Удивительно, но дома мама выслушала меня, не перебивая, без комментариев. Я рассказал, откуда взялась Сана, что она друг, с ней я на одной волне, наши вибрации совпадают. Внес ясность, почему в участок пришло двое мужчин в качестве отцов Саны. Изложил без утайки причину визита к Илларионову.

Нэнэйка металась между нами, норовила встрять: «краска не его, он не красил, он вел себя культурно, он культурный мальчик, это она хулиганка». У неё выходило «хулюганка». Мама безжалостно прекращала бабушкины попытки вставить слово в мою защиту. В конце разборки вынесла вердикт, не подлежащий обжалованию: «После занятий сразу домой. Никаких встреч с Оксаной. Слушаться бабушку, всегда докладывать, куда собираешься уходить. Врать не советую».

Некоторое время строго придерживался новых инструкций. С Саной не встречался. Её не обложили запретами, как меня, но ей было трудней. Отчим закачал приложение в телефон отслеживать, где падчерица находится в конкретный момент суток. Не хватало электронного браслета на щиколотке для полноты ощущения заключенного под домашний арест. Мать таскала девчонку по специалистам. От эндокринологу к неврологу, от невролога к психологу, от психолога к ювенологу. Круг замкнулся на психиатре. Сана оказалась в мышеловке мозгоправа. Врач, считавшийся в городе лучшим узким специалистом в этой сфере, назначил антидепрессанты, йогу, занятия живописью, прогулки на свежем воздухе.

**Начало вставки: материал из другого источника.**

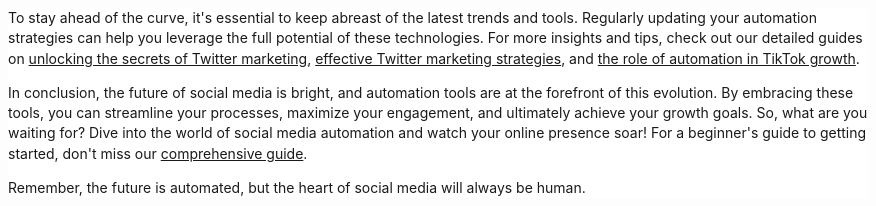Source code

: To stay ahead of the curve, it's essential to keep abreast of the latest trends and tools. Regularly updating your automation strategies can help you leverage the full potential of these technologies. For more insights and tips, check out our detailed guides on [unlocking the secrets of Twitter marketing](https://twitbooster.com/blog/unlocking-the-secrets-of-twitter-marketing-tips-and-tricks-for-2024), [effective Twitter marketing strategies](https://twitbooster.com/blog/effective-twitter-marketing-strategies-tips-for-2024), and [the role of automation in TikTok growth](https://twitbooster.com/blog/maximizing-your-social-media-strategy-the-role-of-automation-in-tiktok-growth).

In conclusion, the future of social media is bright, and automation tools are at the forefront of this evolution. By embracing these tools, you can streamline your processes, maximize your engagement, and ultimately achieve your growth goals. So, what are you waiting for? Dive into the world of social media automation and watch your online presence soar! For a beginner's guide to getting started, don't miss our [comprehensive guide](https://twitbooster.com/blog/a-beginner-s-guide-to-social-media-growth-tools).

Remember, the future is automated, but the heart of social media will always be human.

«Неужели меня сложно понять? Я не больна, скажи им», – просила Сана меня. Мы общались по телефону, до контроля телефона мать не дошла. Гиблое дело говорить взрослым людям, что их дочь не больна, что они не чувствуют её, хотя она вся на ладони. Сана – открытая и честная девчонка, живет по сердцу, не притворяется паинькой ради материальных бонусов от предков. К мнению друга, полу-психа, как их дочь, Акчурины вряд ли бы прислушались.

Недельку мы пассивно ждали, что будет дальше. Моя мама занялась кипишом. Часами консультировалась у подруг, собирала информацию об адвокате, добилась аудиенции с ним. Илларионов согласился на встречу, выдвинув условие – обязательное присутствие на переговорах «юных хулиганов». На встречу с ним мы с мамой пришли вместе с Акчуриными. Предварительно мама провела детальный инструктаж, как нам вести себя. Мне и Сане приказала не открывать рот, о чем бы взрослые ни говорили. Сама готовилась к встрече тщательно, записала основные пункты в шпаргалку, в которую заглядывала во время встречи.